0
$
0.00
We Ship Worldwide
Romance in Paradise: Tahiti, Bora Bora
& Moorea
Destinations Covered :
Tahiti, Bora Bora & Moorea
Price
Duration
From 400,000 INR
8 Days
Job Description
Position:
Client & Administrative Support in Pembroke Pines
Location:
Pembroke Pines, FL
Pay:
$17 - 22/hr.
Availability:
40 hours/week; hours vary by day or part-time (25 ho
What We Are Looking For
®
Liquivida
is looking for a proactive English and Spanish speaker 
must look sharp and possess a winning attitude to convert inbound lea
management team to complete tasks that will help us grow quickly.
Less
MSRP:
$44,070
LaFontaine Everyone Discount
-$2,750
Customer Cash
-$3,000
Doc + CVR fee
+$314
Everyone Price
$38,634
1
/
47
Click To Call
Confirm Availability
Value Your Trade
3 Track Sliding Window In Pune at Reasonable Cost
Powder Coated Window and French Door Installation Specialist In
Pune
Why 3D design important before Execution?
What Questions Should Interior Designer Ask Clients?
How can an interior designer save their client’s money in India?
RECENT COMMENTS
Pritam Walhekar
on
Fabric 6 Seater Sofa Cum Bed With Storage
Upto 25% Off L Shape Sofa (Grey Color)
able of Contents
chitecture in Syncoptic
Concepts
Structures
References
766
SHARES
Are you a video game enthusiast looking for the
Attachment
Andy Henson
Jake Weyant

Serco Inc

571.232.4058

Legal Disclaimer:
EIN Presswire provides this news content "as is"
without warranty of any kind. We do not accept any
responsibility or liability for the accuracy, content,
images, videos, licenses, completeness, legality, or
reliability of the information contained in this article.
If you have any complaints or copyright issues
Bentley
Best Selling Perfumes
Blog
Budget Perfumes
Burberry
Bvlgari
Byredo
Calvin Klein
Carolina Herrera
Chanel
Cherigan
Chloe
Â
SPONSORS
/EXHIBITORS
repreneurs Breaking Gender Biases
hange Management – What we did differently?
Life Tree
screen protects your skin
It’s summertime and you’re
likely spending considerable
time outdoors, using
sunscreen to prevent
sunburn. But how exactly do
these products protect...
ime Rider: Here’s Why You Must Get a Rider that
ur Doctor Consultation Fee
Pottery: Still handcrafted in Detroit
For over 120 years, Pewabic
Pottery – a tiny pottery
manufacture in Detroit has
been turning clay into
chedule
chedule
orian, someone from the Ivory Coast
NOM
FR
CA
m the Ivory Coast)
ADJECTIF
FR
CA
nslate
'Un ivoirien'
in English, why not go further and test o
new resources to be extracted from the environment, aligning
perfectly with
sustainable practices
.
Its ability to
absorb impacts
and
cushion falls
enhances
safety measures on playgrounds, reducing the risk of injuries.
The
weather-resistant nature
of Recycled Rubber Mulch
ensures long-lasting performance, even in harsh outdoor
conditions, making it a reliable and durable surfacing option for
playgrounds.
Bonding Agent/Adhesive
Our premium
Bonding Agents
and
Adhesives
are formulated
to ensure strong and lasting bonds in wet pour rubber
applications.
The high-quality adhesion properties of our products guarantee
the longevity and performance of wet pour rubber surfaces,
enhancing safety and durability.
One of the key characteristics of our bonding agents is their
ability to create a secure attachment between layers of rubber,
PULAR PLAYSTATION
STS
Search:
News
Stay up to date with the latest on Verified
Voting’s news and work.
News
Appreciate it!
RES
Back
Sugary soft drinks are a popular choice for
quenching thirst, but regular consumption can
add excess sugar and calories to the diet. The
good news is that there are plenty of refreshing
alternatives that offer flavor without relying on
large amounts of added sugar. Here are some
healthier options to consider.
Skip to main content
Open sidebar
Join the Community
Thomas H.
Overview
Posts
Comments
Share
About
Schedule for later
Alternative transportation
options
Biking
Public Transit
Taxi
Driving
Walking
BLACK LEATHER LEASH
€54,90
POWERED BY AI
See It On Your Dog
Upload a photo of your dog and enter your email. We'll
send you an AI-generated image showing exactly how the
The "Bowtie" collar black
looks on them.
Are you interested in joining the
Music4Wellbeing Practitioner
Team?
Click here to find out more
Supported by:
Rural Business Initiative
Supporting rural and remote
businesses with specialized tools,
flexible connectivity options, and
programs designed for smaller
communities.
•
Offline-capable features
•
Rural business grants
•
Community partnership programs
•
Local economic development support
--------------------------------------------------
Each entry above is to be returned exactly as given.

0
$
0.00
We Ship Worldwide
Romance in Paradise: Tahiti, Bora Bora
& Moorea
Destinations Covered :
Tahiti, Bora Bora & Moorea
Price
Duration
From 400,000 INR
8 Days
Job Description
Position:
Client & Administrative Support in Pembroke Pines
Location:
Pembroke Pines, FL
Pay:
$17 - 22/hr.
Availability:
40 hours/week; hours vary by day or part-time (25 ho
What We Are Looking For
®
Liquivida
is looking for a proactive English and Spanish speaker 
must look sharp and possess a winning attitude to convert inbound lea
management team to complete tasks that will help us grow quickly.
Less
MSRP:
$44,070
LaFontaine Everyone Discount
-$2,750
Customer Cash
-$3,000
Doc + CVR fee
+$314
Everyone Price
$38,634
1
/
47
Click To Call
Confirm Availability
Value Your Trade
3 Track Sliding Window In Pune at Reasonable Cost
Powder Coated Window and French Door Installation Specialist In
Pune
Why 3D design important before Execution?
What Questions Should Interior Designer Ask Clients?
How can an interior designer save their client’s money in India?
RECENT COMMENTS
Pritam Walhekar
on
Fabric 6 Seater Sofa Cum Bed With Storage
Upto 25% Off L Shape Sofa (Grey Color)
able of Contents
chitecture in Syncoptic
Concepts
Structures
References
766
SHARES
Are you a video game enthusiast looking for the
Attachment
Andy Henson
Jake Weyant

Serco Inc

571.232.4058

Legal Disclaimer:
EIN Presswire provides this news content "as is"
without warranty of any kind. We do not accept any
responsibility or liability for the accuracy, content,
images, videos, licenses, completeness, legality, or
reliability of the information contained in this article.
If you have any complaints or copyright issues
Bentley
Best Selling Perfumes
Blog
Budget Perfumes
Burberry
Bvlgari
Byredo
Calvin Klein
Carolina Herrera
Chanel
Cherigan
Chloe
Â
SPONSORS
/EXHIBITORS
repreneurs Breaking Gender Biases
hange Management – What we did differently?
Life Tree
screen protects your skin
It’s summertime and you’re
likely spending considerable
time outdoors, using
sunscreen to prevent
sunburn. But how exactly do
these products protect...
ime Rider: Here’s Why You Must Get a Rider that
ur Doctor Consultation Fee
Pottery: Still handcrafted in Detroit
For over 120 years, Pewabic
Pottery – a tiny pottery
manufacture in Detroit has
been turning clay into
chedule
chedule
orian, someone from the Ivory Coast
NOM
FR
CA
m the Ivory Coast)
ADJECTIF
FR
CA
nslate
'Un ivoirien'
in English, why not go further and test o
new resources to be extracted from the environment, aligning
perfectly with
sustainable practices
.
Its ability to
absorb impacts
and
cushion falls
enhances
safety measures on playgrounds, reducing the risk of injuries.
The
weather-resistant nature
of Recycled Rubber Mulch
ensures long-lasting performance, even in harsh outdoor
conditions, making it a reliable and durable surfacing option for
playgrounds.
Bonding Agent/Adhesive
Our premium
Bonding Agents
and
Adhesives
are formulated
to ensure strong and lasting bonds in wet pour rubber
applications.
The high-quality adhesion properties of our products guarantee
the longevity and performance of wet pour rubber surfaces,
enhancing safety and durability.
One of the key characteristics of our bonding agents is their
ability to create a secure attachment between layers of rubber,
PULAR PLAYSTATION
STS
Search:
News
Stay up to date with the latest on Verified
Voting’s news and work.
News
Appreciate it!
RES
Back
Sugary soft drinks are a popular choice for
quenching thirst, but regular consumption can
add excess sugar and calories to the diet. The
good news is that there are plenty of refreshing
alternatives that offer flavor without relying on
large amounts of added sugar. Here are some
healthier options to consider.
Skip to main content
Open sidebar
Join the Community
Thomas H.
Overview
Posts
Comments
Share
About
Schedule for later
Alternative transportation
options
Biking
Public Transit
Taxi
Driving
Walking
BLACK LEATHER LEASH
€54,90
POWERED BY AI
See It On Your Dog
Upload a photo of your dog and enter your email. We'll
send you an AI-generated image showing exactly how the
The "Bowtie" collar black
looks on them.
Are you interested in joining the
Music4Wellbeing Practitioner
Team?
Click here to find out more
Supported by:
Rural Business Initiative
Supporting rural and remote
businesses with specialized tools,
flexible connectivity options, and
programs designed for smaller
communities.
•
Offline-capable features
•
Rural business grants
•
Community partnership programs
•
Local economic development support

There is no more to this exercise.